## How to complete this task
Can you output every one of the rows below, copied line for line with nothing changed?

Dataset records
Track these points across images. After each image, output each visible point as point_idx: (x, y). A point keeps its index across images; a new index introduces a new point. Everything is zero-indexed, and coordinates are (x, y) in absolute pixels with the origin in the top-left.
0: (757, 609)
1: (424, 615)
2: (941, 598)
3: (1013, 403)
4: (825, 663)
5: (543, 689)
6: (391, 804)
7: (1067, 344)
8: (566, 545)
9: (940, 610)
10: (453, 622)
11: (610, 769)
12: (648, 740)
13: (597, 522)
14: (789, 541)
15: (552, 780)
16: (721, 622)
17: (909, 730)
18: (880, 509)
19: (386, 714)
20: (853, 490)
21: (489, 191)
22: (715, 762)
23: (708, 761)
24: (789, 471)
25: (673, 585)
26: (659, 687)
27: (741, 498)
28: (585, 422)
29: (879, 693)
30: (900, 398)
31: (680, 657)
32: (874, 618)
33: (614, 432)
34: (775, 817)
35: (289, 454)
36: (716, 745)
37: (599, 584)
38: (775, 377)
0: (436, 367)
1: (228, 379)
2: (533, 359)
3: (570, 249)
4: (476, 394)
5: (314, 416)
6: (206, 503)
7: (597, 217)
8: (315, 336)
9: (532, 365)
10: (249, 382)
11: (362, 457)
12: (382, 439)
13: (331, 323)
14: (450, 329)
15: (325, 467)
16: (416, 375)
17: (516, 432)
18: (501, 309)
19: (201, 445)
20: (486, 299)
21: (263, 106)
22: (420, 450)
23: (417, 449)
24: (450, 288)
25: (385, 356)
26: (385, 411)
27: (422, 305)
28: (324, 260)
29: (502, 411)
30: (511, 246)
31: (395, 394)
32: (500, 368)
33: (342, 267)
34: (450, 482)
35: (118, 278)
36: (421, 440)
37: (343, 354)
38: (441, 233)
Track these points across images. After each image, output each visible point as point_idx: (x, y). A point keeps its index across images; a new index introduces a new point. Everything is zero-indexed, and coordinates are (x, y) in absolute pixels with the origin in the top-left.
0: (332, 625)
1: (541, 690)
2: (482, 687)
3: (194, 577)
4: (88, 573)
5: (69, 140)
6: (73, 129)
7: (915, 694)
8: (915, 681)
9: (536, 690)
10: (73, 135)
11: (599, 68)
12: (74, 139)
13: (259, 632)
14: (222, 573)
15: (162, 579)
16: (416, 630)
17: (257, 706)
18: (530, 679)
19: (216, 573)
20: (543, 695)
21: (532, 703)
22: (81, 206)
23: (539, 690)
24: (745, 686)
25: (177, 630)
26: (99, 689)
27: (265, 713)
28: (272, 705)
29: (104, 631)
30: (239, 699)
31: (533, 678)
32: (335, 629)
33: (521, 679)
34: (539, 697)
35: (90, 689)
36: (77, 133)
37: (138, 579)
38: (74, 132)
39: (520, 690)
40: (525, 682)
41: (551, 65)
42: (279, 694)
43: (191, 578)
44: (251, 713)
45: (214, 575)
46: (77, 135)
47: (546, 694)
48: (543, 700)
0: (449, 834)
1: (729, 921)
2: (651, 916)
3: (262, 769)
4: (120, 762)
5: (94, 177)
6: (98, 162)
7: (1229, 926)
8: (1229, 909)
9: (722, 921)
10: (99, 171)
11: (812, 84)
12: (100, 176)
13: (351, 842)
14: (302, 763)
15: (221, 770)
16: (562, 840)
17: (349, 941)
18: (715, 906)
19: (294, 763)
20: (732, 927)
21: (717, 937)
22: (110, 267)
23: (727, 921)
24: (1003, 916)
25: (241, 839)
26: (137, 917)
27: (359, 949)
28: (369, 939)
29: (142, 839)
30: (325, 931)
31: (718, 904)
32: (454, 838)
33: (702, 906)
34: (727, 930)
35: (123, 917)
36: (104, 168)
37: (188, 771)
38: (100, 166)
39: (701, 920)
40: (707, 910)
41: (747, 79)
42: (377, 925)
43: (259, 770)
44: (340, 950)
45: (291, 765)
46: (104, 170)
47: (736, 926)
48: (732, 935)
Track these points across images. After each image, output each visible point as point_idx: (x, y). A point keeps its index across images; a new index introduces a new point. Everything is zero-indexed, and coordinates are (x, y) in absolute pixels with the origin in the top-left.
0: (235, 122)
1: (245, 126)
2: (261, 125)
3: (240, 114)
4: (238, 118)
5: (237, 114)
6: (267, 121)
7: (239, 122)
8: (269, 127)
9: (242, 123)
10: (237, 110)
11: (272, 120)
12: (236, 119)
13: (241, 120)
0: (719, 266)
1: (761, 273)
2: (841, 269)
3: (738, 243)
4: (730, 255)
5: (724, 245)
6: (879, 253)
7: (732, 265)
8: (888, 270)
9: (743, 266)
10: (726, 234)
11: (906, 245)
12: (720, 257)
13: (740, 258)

## Answer for the task
Track these points across images. After each image, output each visible point as point_idx: (x, y). A point keeps its index across images; a new index introduces a new point. Everything is zero-indexed, and coordinates are (x, y) in absolute pixels with the origin in the top-left.
0: (757, 609)
1: (424, 615)
2: (941, 598)
3: (1013, 403)
4: (825, 663)
5: (543, 689)
6: (391, 804)
7: (1067, 344)
8: (566, 545)
9: (940, 610)
10: (453, 622)
11: (610, 769)
12: (648, 740)
13: (597, 522)
14: (789, 541)
15: (552, 780)
16: (721, 622)
17: (909, 730)
18: (880, 509)
19: (386, 714)
20: (853, 490)
21: (489, 191)
22: (715, 762)
23: (708, 761)
24: (789, 471)
25: (673, 585)
26: (659, 687)
27: (741, 498)
28: (585, 422)
29: (879, 693)
30: (900, 398)
31: (680, 657)
32: (874, 618)
33: (614, 432)
34: (775, 817)
35: (289, 454)
36: (716, 745)
37: (599, 584)
38: (775, 377)
0: (436, 367)
1: (228, 379)
2: (533, 359)
3: (570, 249)
4: (476, 394)
5: (314, 416)
6: (206, 503)
7: (597, 217)
8: (315, 336)
9: (532, 365)
10: (249, 382)
11: (362, 457)
12: (382, 439)
13: (331, 323)
14: (450, 329)
15: (325, 467)
16: (416, 375)
17: (516, 432)
18: (501, 309)
19: (201, 445)
20: (486, 299)
21: (263, 106)
22: (420, 450)
23: (417, 449)
24: (450, 288)
25: (385, 356)
26: (385, 411)
27: (422, 305)
28: (324, 260)
29: (502, 411)
30: (511, 246)
31: (395, 394)
32: (500, 368)
33: (342, 267)
34: (450, 482)
35: (118, 278)
36: (421, 440)
37: (343, 354)
38: (441, 233)
Track these points across images. After each image, output each visible point as point_idx: (x, y). A point keeps its index across images; a new index introduces a new point. Everything is zero-indexed, and coordinates are (x, y) in absolute pixels with the origin in the top-left.
0: (332, 625)
1: (541, 690)
2: (482, 687)
3: (194, 577)
4: (88, 573)
5: (69, 140)
6: (73, 129)
7: (915, 694)
8: (915, 681)
9: (536, 690)
10: (73, 135)
11: (599, 68)
12: (74, 139)
13: (259, 632)
14: (222, 573)
15: (162, 579)
16: (416, 630)
17: (257, 706)
18: (530, 679)
19: (216, 573)
20: (543, 695)
21: (532, 703)
22: (81, 206)
23: (539, 690)
24: (745, 686)
25: (177, 630)
26: (99, 689)
27: (265, 713)
28: (272, 705)
29: (104, 631)
30: (239, 699)
31: (533, 678)
32: (335, 629)
33: (521, 679)
34: (539, 697)
35: (90, 689)
36: (77, 133)
37: (138, 579)
38: (74, 132)
39: (520, 690)
40: (525, 682)
41: (551, 65)
42: (279, 694)
43: (191, 578)
44: (251, 713)
45: (214, 575)
46: (77, 135)
47: (546, 694)
48: (543, 700)
0: (449, 834)
1: (729, 921)
2: (651, 916)
3: (262, 769)
4: (120, 762)
5: (94, 177)
6: (98, 162)
7: (1229, 926)
8: (1229, 909)
9: (722, 921)
10: (99, 171)
11: (812, 84)
12: (100, 176)
13: (351, 842)
14: (302, 763)
15: (221, 770)
16: (562, 840)
17: (349, 941)
18: (715, 906)
19: (294, 763)
20: (732, 927)
21: (717, 937)
22: (110, 267)
23: (727, 921)
24: (1003, 916)
25: (241, 839)
26: (137, 917)
27: (359, 949)
28: (369, 939)
29: (142, 839)
30: (325, 931)
31: (718, 904)
32: (454, 838)
33: (702, 906)
34: (727, 930)
35: (123, 917)
36: (104, 168)
37: (188, 771)
38: (100, 166)
39: (701, 920)
40: (707, 910)
41: (747, 79)
42: (377, 925)
43: (259, 770)
44: (340, 950)
45: (291, 765)
46: (104, 170)
47: (736, 926)
48: (732, 935)
Track these points across images. After each image, output each visible point as point_idx: (x, y). A point keeps its index across images; a new index introduces a new point. Everything is zero-indexed, and coordinates are (x, y) in absolute pixels with the origin in the top-left.
0: (235, 122)
1: (245, 126)
2: (261, 125)
3: (240, 114)
4: (238, 118)
5: (237, 114)
6: (267, 121)
7: (239, 122)
8: (269, 127)
9: (242, 123)
10: (237, 110)
11: (272, 120)
12: (236, 119)
13: (241, 120)
0: (719, 266)
1: (761, 273)
2: (841, 269)
3: (738, 243)
4: (730, 255)
5: (724, 245)
6: (879, 253)
7: (732, 265)
8: (888, 270)
9: (743, 266)
10: (726, 234)
11: (906, 245)
12: (720, 257)
13: (740, 258)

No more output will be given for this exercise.